Governments too are considering ways to reduce the use of physical payments, both as payers and acceptors, in order to create efficiencies and increase recorded economic activity and tax receipts. As such, there is a lot of discussion about the total cost of accepting digital payments compared with traditional methods. However, to concentrate only on acceptance costs ignores at least half of the overall cost-value relationship.

How is value created by digital payments?

To delve deeper into this issue, Mastercard recently commissioned a study: ‘Illustrating the Value Provided by Electronic Payment Products to European Merchants’. The research took a close look at data in nine European countries: Italy, Germany, the United Kingdom, Sweden, France, Spain, the Netherlands, Poland, and the Czech Republic. The study was subsequently expanded to over 30 countries.

These analyses focus on the value provided to retailers and compare it to their overall cost of acceptance — costs from the point of sale to the depositing of funds in the merchant’s bank — including: equipment; labour; security; losses; merchant service charges; and other related costs. The findings illustrate that, globally, the value created by the use of card payments far outweighs the total cost of acceptance, with the value provided being more than double the total cost for credit and debit card transactions.

Value is created for a business through a combination of factors: additional revenue; larger margins and profits from sales to existing and new customers; cost efficiencies in the delivery of existing and new products; and improved customer experience and reputation through the adoption of innovative sales, marketing and processing. Digital acceptance provides these benefits by:

  • Not limiting customers to cash in hand: On average, debit and credit transactions are two to four times the size of cash transactions at the point of sale. In addition, new acceptors of card payments usually see a 10-15 percent increase in their average transaction size, linked to value and volume.
  • Giving retailers access to a global customer base and vice versa: For example, about 15 percent of sales are from cardholders from outside of the UK or from European cardholders making cross-border transactions.
  • Allowing retailers to make sales that would not be practical or even possible using cash or cheques: According to recent research carried out by Mastercard, 57 per cent of consumer spending in the UK now takes place online, with 27 per cent taking place on a smartphone or tablet.

Beyond these revenue-related benefits, acceptors of digital payments receive additional value through:

  • Prompt, guaranteed transactions: Digital payment products provide a guaranteed sale and prompt payment via electronic processing and authorisation that the transaction and its payment are the result of legitimate activity.
  • Cost efficiencies and security: Digital payments minimise the need for counting, safeguarding, and storing physical currency, and limit losses from lost or stolen cash. Queues become shorter, resulting in fewer lost sales.
  • Innovations in technology: Unattended terminals, mobile payments, tokenisation, biometrics, machine learning, and added security features are also providing additional access, incremental volume and cost savings to retailers of all sizes.

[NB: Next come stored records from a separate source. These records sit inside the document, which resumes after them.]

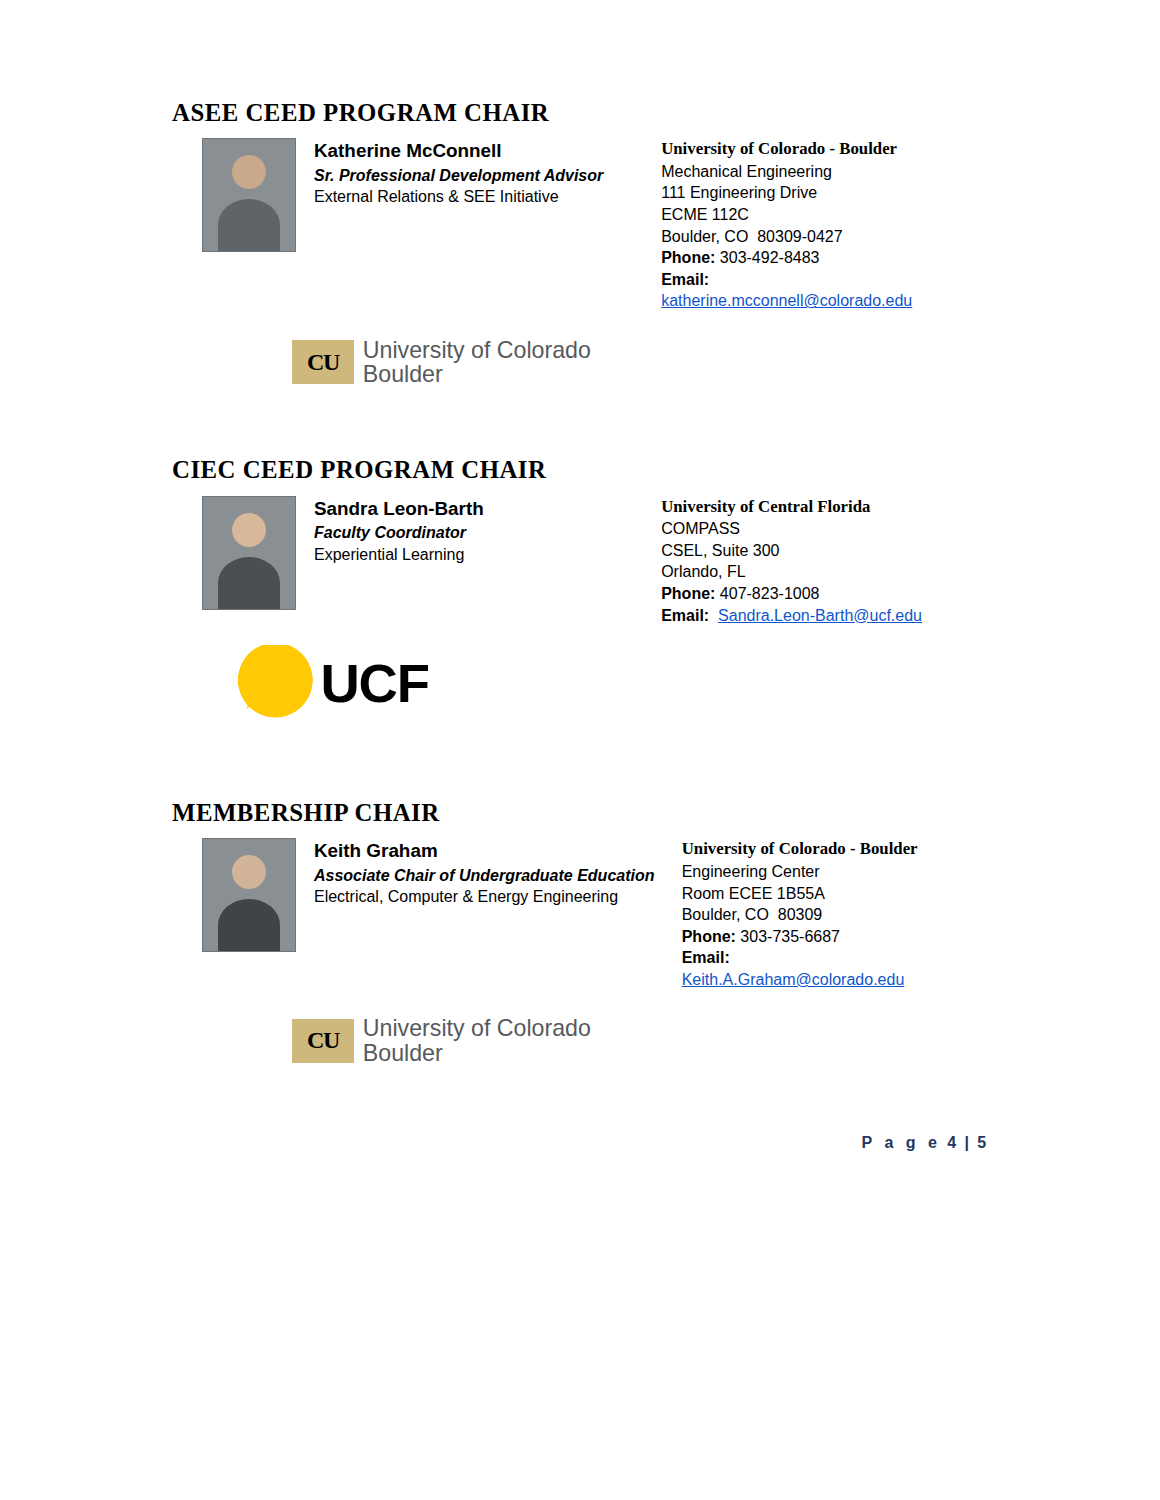ASEE CEED PROGRAM CHAIR
Katherine McConnell
Sr. Professional Development Advisor
External Relations & SEE Initiative
University of Colorado - Boulder
Mechanical Engineering
111 Engineering Drive
ECME 112C
Boulder, CO 80309-0427
Phone: 303-492-8483
Email:
katherine.mcconnell@colorado.edu
CU
University of Colorado Boulder
CIEC CEED PROGRAM CHAIR
Sandra Leon-Barth
Faculty Coordinator
Experiential Learning
University of Central Florida
COMPASS
CSEL, Suite 300
Orlando, FL
Phone: 407-823-1008
Email: Sandra.Leon-Barth@ucf.edu
UCF
MEMBERSHIP CHAIR
Keith Graham
Associate Chair of Undergraduate Education
Electrical, Computer & Energy Engineering
University of Colorado - Boulder
Engineering Center
Room ECEE 1B55A
Boulder, CO 80309
Phone: 303-735-6687
Email:
Keith.A.Graham@colorado.edu
CU
University of Colorado Boulder
P a g e 4 | 5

It is evident that digital payments bring considerable value to retailers and their customers through increased sales, convenience, and, above all, security benefits that far offset the total cost of acceptance. Industries that utilise digital payments have seen substantial growth over the past few years — and this growth is expected to accelerate as e-commerce expands — adding to the amount of incremental sales.

Ultimately, it is important that all parties understand the benefits provided digital acceptance in order to create an environment of legal certainty and a well-functioning marketplace.

 

Peter T. Dunn presently provides global advisory services through Peter T. Dunn & Company. He was a founder of the management consulting firm, Edgar, Dunn & Company. He has over 40 years of experience in strategic consulting in payments.